Mike wrote:
On September 4, 2005 10:30 am, Randall R Schulz wrote:
Shriramana,
On Sunday 04 September 2005 06:39, Shriramana Sharma wrote:
Sunday 04 Sep 2005 18:20 samaye James Knott alekhiit:
Is there, then, a way to empty /tmp and swap everytime I shutdown?
You could create a symlink from /tmp to /dev/shm. This means that your /tmp will be on a RAM disk.
I would not recommend this. Some programs write sizeable files to /tmp.
And also means that my RAM will be hogged for this purpose, yes?

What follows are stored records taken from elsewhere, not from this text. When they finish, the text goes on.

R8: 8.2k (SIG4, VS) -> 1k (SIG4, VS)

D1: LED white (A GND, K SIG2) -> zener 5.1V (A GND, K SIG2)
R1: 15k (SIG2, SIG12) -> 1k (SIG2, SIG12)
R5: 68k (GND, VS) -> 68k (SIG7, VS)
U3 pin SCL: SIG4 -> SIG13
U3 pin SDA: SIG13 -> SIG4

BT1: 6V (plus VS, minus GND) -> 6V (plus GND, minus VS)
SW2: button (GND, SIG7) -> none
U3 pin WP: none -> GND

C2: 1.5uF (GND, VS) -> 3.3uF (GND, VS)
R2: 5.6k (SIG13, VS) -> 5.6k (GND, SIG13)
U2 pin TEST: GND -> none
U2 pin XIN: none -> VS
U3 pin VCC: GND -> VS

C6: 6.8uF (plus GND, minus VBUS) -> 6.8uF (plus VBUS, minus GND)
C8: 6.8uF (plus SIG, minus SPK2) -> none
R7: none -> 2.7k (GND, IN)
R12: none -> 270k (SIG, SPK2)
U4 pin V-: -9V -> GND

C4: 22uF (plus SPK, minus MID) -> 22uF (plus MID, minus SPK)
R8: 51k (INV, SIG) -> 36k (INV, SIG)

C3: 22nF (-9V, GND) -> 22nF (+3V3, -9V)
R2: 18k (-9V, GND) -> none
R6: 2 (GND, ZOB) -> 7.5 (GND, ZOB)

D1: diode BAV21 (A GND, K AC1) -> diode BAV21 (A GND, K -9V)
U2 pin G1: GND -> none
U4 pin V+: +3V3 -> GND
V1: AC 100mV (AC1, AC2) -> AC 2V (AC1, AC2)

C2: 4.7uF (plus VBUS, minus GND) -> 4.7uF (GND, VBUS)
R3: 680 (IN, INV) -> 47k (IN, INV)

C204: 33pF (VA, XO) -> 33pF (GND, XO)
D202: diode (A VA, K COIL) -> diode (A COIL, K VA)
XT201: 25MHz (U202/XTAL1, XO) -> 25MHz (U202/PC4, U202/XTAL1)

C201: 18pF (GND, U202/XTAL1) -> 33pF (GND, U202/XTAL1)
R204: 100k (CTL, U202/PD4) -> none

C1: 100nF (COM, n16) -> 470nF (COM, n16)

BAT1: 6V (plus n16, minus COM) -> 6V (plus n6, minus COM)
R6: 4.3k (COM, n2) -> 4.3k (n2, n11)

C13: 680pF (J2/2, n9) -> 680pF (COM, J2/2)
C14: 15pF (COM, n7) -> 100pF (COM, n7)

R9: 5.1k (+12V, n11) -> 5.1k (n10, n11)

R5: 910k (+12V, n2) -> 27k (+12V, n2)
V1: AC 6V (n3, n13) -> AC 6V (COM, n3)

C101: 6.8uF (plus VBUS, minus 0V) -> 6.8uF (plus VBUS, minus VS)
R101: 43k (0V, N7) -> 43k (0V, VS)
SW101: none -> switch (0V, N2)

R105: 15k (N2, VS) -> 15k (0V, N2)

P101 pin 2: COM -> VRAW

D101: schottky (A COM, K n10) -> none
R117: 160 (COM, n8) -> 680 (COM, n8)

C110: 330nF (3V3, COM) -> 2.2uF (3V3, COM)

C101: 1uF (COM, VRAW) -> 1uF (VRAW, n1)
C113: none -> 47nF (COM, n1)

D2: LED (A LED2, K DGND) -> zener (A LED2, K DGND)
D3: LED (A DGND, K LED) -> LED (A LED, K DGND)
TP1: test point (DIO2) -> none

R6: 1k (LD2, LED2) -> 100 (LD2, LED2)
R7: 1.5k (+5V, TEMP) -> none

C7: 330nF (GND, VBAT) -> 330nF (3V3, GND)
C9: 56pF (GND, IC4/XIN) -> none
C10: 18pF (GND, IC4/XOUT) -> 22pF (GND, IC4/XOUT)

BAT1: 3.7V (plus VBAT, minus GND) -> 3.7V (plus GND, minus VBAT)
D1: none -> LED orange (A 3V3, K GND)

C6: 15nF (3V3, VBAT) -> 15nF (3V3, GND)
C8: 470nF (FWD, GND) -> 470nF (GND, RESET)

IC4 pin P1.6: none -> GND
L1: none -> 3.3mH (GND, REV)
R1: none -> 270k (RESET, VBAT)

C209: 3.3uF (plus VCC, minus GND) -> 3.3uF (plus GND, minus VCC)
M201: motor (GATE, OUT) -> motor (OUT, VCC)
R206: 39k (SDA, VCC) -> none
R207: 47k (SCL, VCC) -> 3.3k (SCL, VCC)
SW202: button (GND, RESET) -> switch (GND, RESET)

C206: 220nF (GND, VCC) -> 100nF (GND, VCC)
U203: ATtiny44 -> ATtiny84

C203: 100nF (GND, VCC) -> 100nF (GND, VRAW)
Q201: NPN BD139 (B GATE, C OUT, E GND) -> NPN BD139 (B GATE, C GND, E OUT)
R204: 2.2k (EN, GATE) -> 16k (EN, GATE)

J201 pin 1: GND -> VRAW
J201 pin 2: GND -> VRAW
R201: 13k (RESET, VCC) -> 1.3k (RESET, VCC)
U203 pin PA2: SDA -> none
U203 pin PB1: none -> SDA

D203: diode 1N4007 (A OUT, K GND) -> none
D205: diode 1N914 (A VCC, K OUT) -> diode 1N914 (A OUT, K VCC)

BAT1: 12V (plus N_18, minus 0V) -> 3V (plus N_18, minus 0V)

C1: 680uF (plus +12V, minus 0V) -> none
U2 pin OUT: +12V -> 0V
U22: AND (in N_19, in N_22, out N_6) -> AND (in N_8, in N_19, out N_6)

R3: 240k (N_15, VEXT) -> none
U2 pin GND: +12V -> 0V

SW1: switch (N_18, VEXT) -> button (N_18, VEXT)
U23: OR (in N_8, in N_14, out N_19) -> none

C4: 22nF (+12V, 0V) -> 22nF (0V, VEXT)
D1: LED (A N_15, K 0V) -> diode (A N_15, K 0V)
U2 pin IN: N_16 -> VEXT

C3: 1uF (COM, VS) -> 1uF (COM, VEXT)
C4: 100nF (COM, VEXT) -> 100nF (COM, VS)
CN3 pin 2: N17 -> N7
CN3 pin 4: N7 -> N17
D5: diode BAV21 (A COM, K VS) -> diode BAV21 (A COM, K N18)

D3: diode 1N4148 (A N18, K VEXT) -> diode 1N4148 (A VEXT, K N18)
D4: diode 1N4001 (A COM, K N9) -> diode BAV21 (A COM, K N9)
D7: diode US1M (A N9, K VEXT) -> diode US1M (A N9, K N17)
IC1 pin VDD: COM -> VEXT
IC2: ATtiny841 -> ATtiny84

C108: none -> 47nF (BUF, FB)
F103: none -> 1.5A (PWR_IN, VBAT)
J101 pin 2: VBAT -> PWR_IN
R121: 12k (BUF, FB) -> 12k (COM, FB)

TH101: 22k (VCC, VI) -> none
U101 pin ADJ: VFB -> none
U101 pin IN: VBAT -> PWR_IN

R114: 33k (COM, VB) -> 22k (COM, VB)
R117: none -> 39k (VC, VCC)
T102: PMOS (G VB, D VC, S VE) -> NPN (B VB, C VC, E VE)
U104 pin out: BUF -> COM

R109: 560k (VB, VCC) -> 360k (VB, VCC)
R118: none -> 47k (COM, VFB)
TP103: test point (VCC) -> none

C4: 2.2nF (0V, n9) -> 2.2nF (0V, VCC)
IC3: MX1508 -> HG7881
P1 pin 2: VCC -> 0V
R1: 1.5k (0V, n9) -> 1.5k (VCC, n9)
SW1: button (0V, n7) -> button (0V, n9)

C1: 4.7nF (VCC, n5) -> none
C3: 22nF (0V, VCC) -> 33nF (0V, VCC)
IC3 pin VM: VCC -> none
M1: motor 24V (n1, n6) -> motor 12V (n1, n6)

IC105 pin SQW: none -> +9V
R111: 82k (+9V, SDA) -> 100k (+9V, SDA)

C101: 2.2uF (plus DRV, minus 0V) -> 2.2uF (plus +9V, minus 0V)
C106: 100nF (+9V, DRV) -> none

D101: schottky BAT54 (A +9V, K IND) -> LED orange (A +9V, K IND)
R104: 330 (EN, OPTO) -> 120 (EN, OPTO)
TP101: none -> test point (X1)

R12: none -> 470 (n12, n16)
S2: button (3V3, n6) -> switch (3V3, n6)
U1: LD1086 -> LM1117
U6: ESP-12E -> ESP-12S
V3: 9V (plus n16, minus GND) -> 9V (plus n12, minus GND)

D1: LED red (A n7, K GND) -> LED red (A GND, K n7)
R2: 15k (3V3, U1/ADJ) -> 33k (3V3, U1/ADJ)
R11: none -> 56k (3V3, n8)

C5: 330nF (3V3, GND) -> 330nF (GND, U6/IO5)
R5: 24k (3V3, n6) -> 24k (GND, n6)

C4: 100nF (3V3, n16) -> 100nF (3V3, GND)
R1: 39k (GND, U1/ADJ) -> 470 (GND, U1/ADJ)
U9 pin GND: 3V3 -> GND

As for swap, you'd have to write junk to the partition on shut down.
How?
Just copy /dev/null to the swap area.
Who are you defending your data from?
Data recovery experts are able to undo several writes to a disk, which is why wipe disk programs do several passes, and agencies that are concerned about loss of data grind up the disk afterwards rather than take the chance that someone may have improved the technique to read wiped data.
There have also been rumors that they can read data from old ram, and the EM leaking from your screen can be read from across the street.
Sorry, that should be "from 200 metres away" by someone sitting in a van and not just "across the street". Cheers. -- Light travels faster than sound. This is why some people appear bright until you hear them speak.